3 aralıkbugün okula gitmedim. başım sürekli döndüğü için tekrardan okulda bayılmak istemediğime karar verdim. öğleden sonraya doğru sıkıntıdan patlayacak hâle gelmiştim. dışarı çıkmaya ihtiyacım vardı.
kaldığım yurt okula çok yakın bir yerde. uzak bir yerlere gitmeye üşendiğim için genelde öğrencilerin gittiği bir kafeye gittim.
kahvemi yudumlarken bir yandan hiçbir ilişkimin olmadığı ders notlarını karıştırıyordum. üzerine kusma isteğim tavandı.
kahvem bittikten sonra hastaneye uğramayı düşündüm. belki çıkarırlardı şu lanet bandajı. kaşıntı yapıyordu. onu kaşıyarak camdan yağan yağmuru izlediğim esnada içeri geldi. anında aşağı eğdim kafamı. ne beni görsün istiyordum, ne de bu şekilde ona gözükmek.
baristayla konuşurken soğuktan pembeleşmiş boğumlarına baktım. elleri ıslaktı. kahveyi beklerken etrafına göz gezdirdi. kafamı tekrardan aşağı eğdim. yüze kadar saydıktan sonra yavaşça kaldırdım, karşımda oturuyordu. çığlık atmamak için zor tuttum kendimi.
bana gülümsedi. "birinden mi gizleniyorsun?"
cevap vermedim çünkü ne diyeceğimi bilemiyordum.
"ne çalışıyorsun?" uzanmamı beklemeden notları önüne çekti. "vaay, bu kadar zeki olmanı beklemiyordum. kaçıncı sınıfsın?"
"ilk sınıfım henüz." kaşının biri yavaşça kalkıp geri indi.
"adım hyunjin, memnun oldum. hep tıp öğrencisi bir arkadaşım olsun istemiştim."
bu kadar nazik olmasına şaşırdığımı belli etmemeye çalıştım. peki adının güzelliği! hızlıca yurda dönmek istedim o andan itibaren. kendimi tutmakta zorlanıyordum. gerçekten çok çekiciydi. "be-ben ben de jeong-in." dedim, mahcup bir şekilde. neden kekelersin ki böyle bir durumda.

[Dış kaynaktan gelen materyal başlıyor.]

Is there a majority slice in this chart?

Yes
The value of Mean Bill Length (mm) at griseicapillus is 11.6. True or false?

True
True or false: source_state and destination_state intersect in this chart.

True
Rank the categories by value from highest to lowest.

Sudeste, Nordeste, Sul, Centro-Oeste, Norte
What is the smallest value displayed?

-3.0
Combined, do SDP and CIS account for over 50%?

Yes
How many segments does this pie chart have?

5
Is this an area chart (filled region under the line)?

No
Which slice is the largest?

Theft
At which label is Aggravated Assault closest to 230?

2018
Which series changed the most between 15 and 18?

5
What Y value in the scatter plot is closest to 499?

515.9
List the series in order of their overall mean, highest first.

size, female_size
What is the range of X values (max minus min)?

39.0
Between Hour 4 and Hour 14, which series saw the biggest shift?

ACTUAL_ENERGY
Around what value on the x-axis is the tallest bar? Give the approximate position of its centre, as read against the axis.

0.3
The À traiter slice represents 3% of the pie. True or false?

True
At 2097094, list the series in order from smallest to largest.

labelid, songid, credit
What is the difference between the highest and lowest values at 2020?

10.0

"kusura bakma geçenki olaylar için." gözüyle boş bardağımı işaret etti. "özür mahiyetinde bir kahve ısmarlayayım sana."
garsona yanımıza gelmesini işaret ederken itiraz etmedim. hoşuma gitmişti. aşık olduğum insan, bu muydu? aylardır peşinde koştuğum çocuk, pat diye kendi isteğiyle benimle vakit geçiriyordu.
"nerede yaşıyorsun?"
"uzakta değil, okulun karşısındaki yurtta." elimle kafeden bile gözüken yeri işaret ettim.
"baya zengin olmalısın. o yurt için öyle diyorlar."
"bir şey sorabilir miyim?"
"tabii." gözlerimi etrafta gezdirmeye başladım.
"senin de mi pek arkadaşın yok?"
güldü hafifçe. "sanırım. pek yok."
"neden? çok iyi birisin."
"beni tanıdığını sanmıyorum? iyi olmasına iyiyim ama yalnızlığı seviyorum."
"anladım." dedim ama yine de keşke benimki de seçilmiş bir yalnızlık olsa diye düşünmeden edemedim.
saatine bakıp gitmesi gerektiğini söyledi. ama buna inanmayacaksın, numaramı aldı. o heyecanla ben onunkini almayı unuttum. saf salaklık bu. hastaneyi de komple unutmuşum. ama tüm gün boyunca yüzümdeki şapşal gülümsemeyi hiçbir şey silemedi.
buna rağmen kafamdaki bandaj hakkında hiçbir şey sormadığını sonradan fark ettim.